Dalam menerjemahkan mandat kesepakatan tersebut, Indonesia mengembangkan Prinsip, Kriteria dan Indikator Safeguards (PRISAI) REDD+ Indonesia melalui Satuan Tugas (Satgas) REDD+, yang sekarang diadopsi oleh Badan REDD+, serta Sistem Informasi Safeguards (SIS) melalui Pusat Standardisasi dan Lingkungan (Pustanling) Kementerian Kehutanan RI. Sementara, Lembaga Ekolabel Indonesia, dengan dukungan REDD+ SES, mengembangkan Safeguards Sosial dan Lingkungan (SSL) REDD+.

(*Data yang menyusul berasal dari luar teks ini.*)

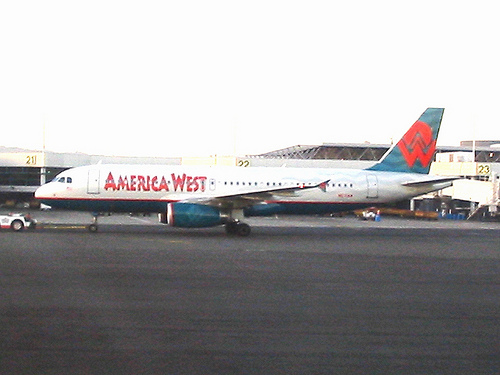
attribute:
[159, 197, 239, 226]
jet engine — blue, silver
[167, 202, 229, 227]
engine — blue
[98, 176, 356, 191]
windows — small, in row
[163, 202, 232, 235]
jet engine — large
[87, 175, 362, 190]
windows — in row , passenger's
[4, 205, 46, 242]
car — white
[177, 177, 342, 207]
wing — white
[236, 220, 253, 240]
tire — black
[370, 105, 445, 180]
tail — red, large, blue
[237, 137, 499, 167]
roof — metal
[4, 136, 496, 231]
terminal — airport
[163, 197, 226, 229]
engine — jet engine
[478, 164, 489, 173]
23 — black, gate number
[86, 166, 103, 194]
door — front door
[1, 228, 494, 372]
tarmac — black, airplane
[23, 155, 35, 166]
21 — black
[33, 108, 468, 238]
plane — side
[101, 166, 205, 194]
writing — red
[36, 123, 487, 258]
jet — small, passenger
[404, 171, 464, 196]
fin — tail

Safeguard Sosial dan Lingkungan REDD+ merupakan kebijakan dan langkah-langkah yang mengadaptasi dan mengintegrasikan prinsip-prinsip lingkungan dan sosial ke dalam program/ proyek, untuk mencegah dan mengurangi kerugian yang tidak perlu pada lingkungan dan masyarakat sedini mungkin. Pada tingkat prinsip dan kriteria, standar yang digunakan adalah generik (sama di semua negara).

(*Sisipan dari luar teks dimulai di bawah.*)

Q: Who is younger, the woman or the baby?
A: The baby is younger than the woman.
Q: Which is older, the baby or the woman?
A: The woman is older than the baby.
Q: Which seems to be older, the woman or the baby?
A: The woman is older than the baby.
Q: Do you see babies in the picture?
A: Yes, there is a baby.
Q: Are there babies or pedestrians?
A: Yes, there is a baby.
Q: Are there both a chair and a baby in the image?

Namun, pada tingkat indikator, terdapat proses untuk penafsiran spesifik tergantung negara, guna menyusun seperangkat indikator yang disesuaikan dengan konteks negara tertentu ‘penafsiran tergantung negara’ mengacu pada penafsiran di tingkat yurisdiksi dari pemerintah yang menjalankan program REDD+.

“Sejak tahun 2012, Provinsi Kalimantan Timur, melalui Kelompok Kerja REDD+ Kalimantan Timur (Pokja REDD+ Kaltim), telah berupaya untuk mempertajam kerangka pengaman di level provinsi.” ungkap Fadjar Pambudhi, Koordinator Kelompok Kerja MRV (monitoring, reporting and verification) Dewan Daerah Perubahan Iklim Kalimantan Timur (DDPI).

Dari hasil identifikasi awal, terdapat sebelas isu penting Kalimantan Timur terkait sosial dan lingkungan hidup, yaitu: (1) hak atas lahan dan wilayah, (2) hak atas sumberdaya alam, (3) peningkatan kesejahteraan masyarakat, (4) partisipasi masyarakat baik masyarakat adat/lokal atau kelompok rentan/marginal, termasuk isu gender, (5) pengakuan dan penghargaan kekayaan pengetahuan tradisional, (6) konservasi keragaman hayati dan ekosistem, (7) tata kelola hutan, (8) pembagian manfaat (benefit sharing), (9) pencegahan terjadinya kebocoran (leakage), (10) pencegahan resiko balik, dan (11) transparansi dan akuntabilitas.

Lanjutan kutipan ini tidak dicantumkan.